Data extracts:
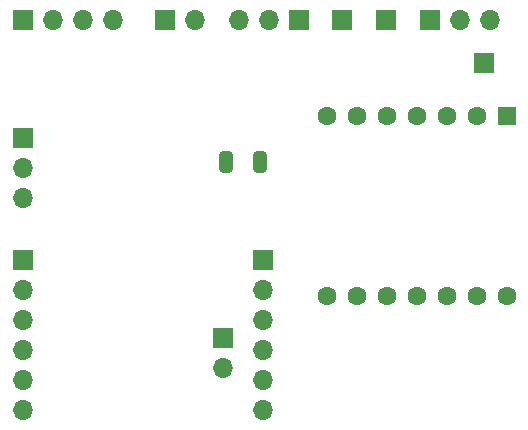
<source format=gbr>
%TF.GenerationSoftware,KiCad,Pcbnew,7.0.9*%
%TF.CreationDate,2024-04-08T13:50:44+02:00*%
%TF.ProjectId,Test_1,54657374-5f31-42e6-9b69-6361645f7063,rev?*%
%TF.SameCoordinates,Original*%
%TF.FileFunction,Soldermask,Bot*%
%TF.FilePolarity,Negative*%
%FSLAX46Y46*%
G04 Gerber Fmt 4.6, Leading zero omitted, Abs format (unit mm)*
G04 Created by KiCad (PCBNEW 7.0.9) date 2024-04-08 13:50:44*
%MOMM*%
%LPD*%
G01*
G04 APERTURE LIST*
G04 Aperture macros list*
%AMRoundRect*
0 Rectangle with rounded corners*
0 $1 Rounding radius*
0 $2 $3 $4 $5 $6 $7 $8 $9 X,Y pos of 4 corners*
0 Add a 4 corners polygon primitive as box body*
4,1,4,$2,$3,$4,$5,$6,$7,$8,$9,$2,$3,0*
0 Add four circle primitives for the rounded corners*
1,1,$1+$1,$2,$3*
1,1,$1+$1,$4,$5*
1,1,$1+$1,$6,$7*
1,1,$1+$1,$8,$9*
0 Add four rect primitives between the rounded corners*
20,1,$1+$1,$2,$3,$4,$5,0*
20,1,$1+$1,$4,$5,$6,$7,0*
20,1,$1+$1,$6,$7,$8,$9,0*
20,1,$1+$1,$8,$9,$2,$3,0*%
G04 Aperture macros list end*
%ADD10R,1.700000X1.700000*%
%ADD11O,1.700000X1.700000*%
%ADD12R,1.600000X1.600000*%
%ADD13C,1.600000*%
%ADD14RoundRect,0.250000X-0.325000X-0.650000X0.325000X-0.650000X0.325000X0.650000X-0.325000X0.650000X0*%
G04 APERTURE END LIST*
D10*
%TO.C,JP1*%
X113200000Y-121200000D03*
D11*
X115740000Y-121200000D03*
X118280000Y-121200000D03*
%TD*%
D10*
%TO.C,JP2*%
X102100000Y-121200000D03*
D11*
X99560000Y-121200000D03*
X97020000Y-121200000D03*
%TD*%
D10*
%TO.C,J6*%
X109500000Y-121200000D03*
%TD*%
%TO.C,JP3*%
X78740000Y-131200000D03*
D11*
X78740000Y-133740000D03*
X78740000Y-136280000D03*
%TD*%
D10*
%TO.C,J5*%
X105800000Y-121200000D03*
%TD*%
%TO.C,J2*%
X95700000Y-148125000D03*
D11*
X95700000Y-150665000D03*
%TD*%
D10*
%TO.C,J3*%
X90760000Y-121200000D03*
D11*
X93300000Y-121200000D03*
%TD*%
D12*
%TO.C,U2*%
X119720000Y-129280000D03*
D13*
X117180000Y-129280000D03*
X114640000Y-129280000D03*
X112100000Y-129280000D03*
X109560000Y-129280000D03*
X107020000Y-129280000D03*
X104480000Y-129280000D03*
X104480000Y-144520000D03*
X107020000Y-144520000D03*
X109560000Y-144520000D03*
X112100000Y-144520000D03*
X114640000Y-144520000D03*
X117180000Y-144520000D03*
X119720000Y-144520000D03*
%TD*%
D14*
%TO.C,C6*%
X95925000Y-133200000D03*
X98875000Y-133200000D03*
%TD*%
D10*
%TO.C,J1*%
X78740000Y-121158000D03*
D11*
X81280000Y-121158000D03*
X83820000Y-121158000D03*
X86360000Y-121158000D03*
%TD*%
D10*
%TO.C,J106*%
X99060000Y-141478000D03*
D11*
X99060000Y-144018000D03*
X99060000Y-146558000D03*
X99060000Y-149098000D03*
X99060000Y-151638000D03*
X99060000Y-154178000D03*
%TD*%
D10*
%TO.C,J4*%
X117790000Y-124790000D03*
%TD*%
%TO.C,J105*%
X78740000Y-141478000D03*
D11*
X78740000Y-144018000D03*
X78740000Y-146558000D03*
X78740000Y-149098000D03*
X78740000Y-151638000D03*
X78740000Y-154178000D03*
%TD*%
M02*

</source>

Work to complete: Please give the number of lines in the data above that contain the word "KiCad", with nothing else.

Solution to the exercise: 2